■ **What is required**
Across the whole listing, filter for the string "ankle" and copy every line that has it.

------------------------

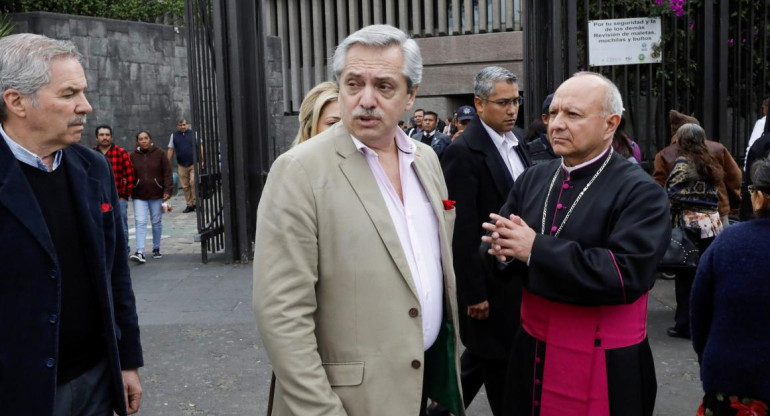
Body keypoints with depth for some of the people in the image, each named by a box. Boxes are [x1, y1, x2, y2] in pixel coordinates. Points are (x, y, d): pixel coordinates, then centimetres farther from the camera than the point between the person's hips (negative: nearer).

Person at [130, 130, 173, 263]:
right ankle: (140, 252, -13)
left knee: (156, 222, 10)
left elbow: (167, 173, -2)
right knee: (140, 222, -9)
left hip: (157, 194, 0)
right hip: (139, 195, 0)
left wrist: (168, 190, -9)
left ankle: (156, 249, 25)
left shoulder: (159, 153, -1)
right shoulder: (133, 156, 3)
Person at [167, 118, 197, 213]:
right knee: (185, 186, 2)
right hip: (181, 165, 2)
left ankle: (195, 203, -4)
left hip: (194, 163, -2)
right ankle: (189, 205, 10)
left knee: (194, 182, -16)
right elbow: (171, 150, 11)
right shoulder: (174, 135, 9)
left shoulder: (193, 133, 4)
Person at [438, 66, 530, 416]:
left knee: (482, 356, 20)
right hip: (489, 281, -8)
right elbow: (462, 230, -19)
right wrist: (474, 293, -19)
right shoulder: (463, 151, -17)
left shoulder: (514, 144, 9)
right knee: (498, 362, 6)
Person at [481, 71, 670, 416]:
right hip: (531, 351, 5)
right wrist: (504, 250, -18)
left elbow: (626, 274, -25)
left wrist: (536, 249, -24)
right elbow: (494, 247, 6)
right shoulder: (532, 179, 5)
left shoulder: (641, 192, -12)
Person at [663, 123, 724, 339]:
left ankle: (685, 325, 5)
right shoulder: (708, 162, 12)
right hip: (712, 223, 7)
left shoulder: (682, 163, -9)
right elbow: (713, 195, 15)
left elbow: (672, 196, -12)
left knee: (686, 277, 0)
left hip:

------------------------

■ **Answer space**
right ankle: (140, 252, -13)
left ankle: (156, 249, 25)
left ankle: (195, 203, -4)
right ankle: (189, 205, 10)
left ankle: (685, 325, 5)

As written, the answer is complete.